If all of the direct factors are $$C_2$$, then the action turning each element into its inverse is trivial, and the semi-direct product becomes a direct product.

sage: G = GeneralDihedralGroup([2,2,2])
sage: G.order()
16
sage: G.gens()
[(7,8), (5,6), (3,4), (1,2)]
sage: G.is_abelian()
True
sage: H = KleinFourGroup()
sage: G.is_isomorphic(H.direct_product(H)[0])
True


If two nonidentical input lists generate isomorphic abelian groups, then they will generate identical groups (with each direct factor broken up into its prime factors), but they will still have distinct descriptions.

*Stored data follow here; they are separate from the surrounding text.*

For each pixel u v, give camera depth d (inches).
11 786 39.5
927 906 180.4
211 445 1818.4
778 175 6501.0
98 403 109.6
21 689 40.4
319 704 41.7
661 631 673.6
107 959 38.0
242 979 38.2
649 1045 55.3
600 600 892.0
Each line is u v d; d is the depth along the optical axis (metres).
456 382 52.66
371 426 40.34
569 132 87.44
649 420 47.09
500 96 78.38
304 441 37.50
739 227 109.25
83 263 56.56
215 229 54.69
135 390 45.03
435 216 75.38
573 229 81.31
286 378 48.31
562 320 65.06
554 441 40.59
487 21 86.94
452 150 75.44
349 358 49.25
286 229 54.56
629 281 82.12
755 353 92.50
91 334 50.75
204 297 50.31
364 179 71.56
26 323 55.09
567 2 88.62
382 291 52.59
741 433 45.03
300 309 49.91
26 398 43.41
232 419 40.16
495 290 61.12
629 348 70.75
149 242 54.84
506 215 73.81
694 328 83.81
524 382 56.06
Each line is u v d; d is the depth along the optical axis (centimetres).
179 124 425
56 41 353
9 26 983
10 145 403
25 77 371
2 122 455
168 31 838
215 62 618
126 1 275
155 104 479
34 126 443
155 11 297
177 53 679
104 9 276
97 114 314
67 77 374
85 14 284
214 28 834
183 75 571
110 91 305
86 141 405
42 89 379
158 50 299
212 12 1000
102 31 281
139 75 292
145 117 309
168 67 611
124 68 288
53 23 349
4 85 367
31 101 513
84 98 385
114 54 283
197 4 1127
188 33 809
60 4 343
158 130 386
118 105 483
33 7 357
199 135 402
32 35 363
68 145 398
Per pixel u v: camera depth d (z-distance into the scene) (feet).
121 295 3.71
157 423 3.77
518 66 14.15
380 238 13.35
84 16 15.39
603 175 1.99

Note that If $$gcd(n,m)=1$$, then $$C_n \times C_m \cong C_{nm}$$, while the general dihedral groups generated by isomorphic abelian groups should be themselves isomorphic.

sage: G = GeneralDihedralGroup([6,34,46,14])
sage: H = GeneralDihedralGroup([7,17,3,46,2,2,2])
sage: G == H, G.gens() == H.gens()
(True, True)
sage: [x.order() for x in G.gens()]
[23, 17, 7, 2, 3, 2, 2, 2, 2]
sage: G
Generalized dihedral group generated by C6 x C34 x C46 x C14
sage: H
Generalized dihedral group generated by C7 x C17 x C3 x C46 x C2 x C2 x C2


A cyclic input yields a Classical Dihedral Group.

sage: G = GeneralDihedralGroup([6])
sage: D = DihedralGroup(6)
sage: G.is_isomorphic(D)
True


A Generalized Dihedral Group will always have size twice the underlying group, be solvable (as it has an abelian subgroup with index 2), and, unless the underlying group is of the form $${C_2}^n$$, be nonabelian (by the structure theorem of finite abelian groups and the fact that a semi-direct product is a direct product only when the underlying action is trivial).

sage: G = GeneralDihedralGroup([6,18,33,60])
sage: (6*18*33*60)*2
427680
sage: G.order()
427680
sage: G.is_solvable()
True
sage: G.is_abelian()
False


AUTHOR:

• Kevin Halasz (2012-7-12)
class sage.groups.perm_gps.permgroup_named.JankoGroup(n)

Janko Groups $$J1, J2$$, and $$J3$$. (Note that $$J4$$ is too big to be treated here.)

INPUT:

• n – an integer among $$\{1,2,3\}$$.

EXAMPLES:

sage: G = groups.permutation.Janko(1); G # optional - gap_packages internet
Janko group J1 of order 175560 as a permutation group

class sage.groups.perm_gps.permgroup_named.KleinFourGroup

The Klein 4 Group, which has order $$4$$ and exponent $$2$$, viewed as a subgroup of $$S_4$$.

OUTPUT:

the Klein 4 group of order 4, as a permutation group of degree 4.

Note

This group is also available via groups.permutation.KleinFour().

EXAMPLES:

sage: G = KleinFourGroup(); G
The Klein 4 group of order 4, as a permutation group
sage: sorted(G)
[(), (3,4), (1,2), (1,2)(3,4)]

AUTHOR:
– Bobby Moretti (2006-10)
class sage.groups.perm_gps.permgroup_named.MathieuGroup(n)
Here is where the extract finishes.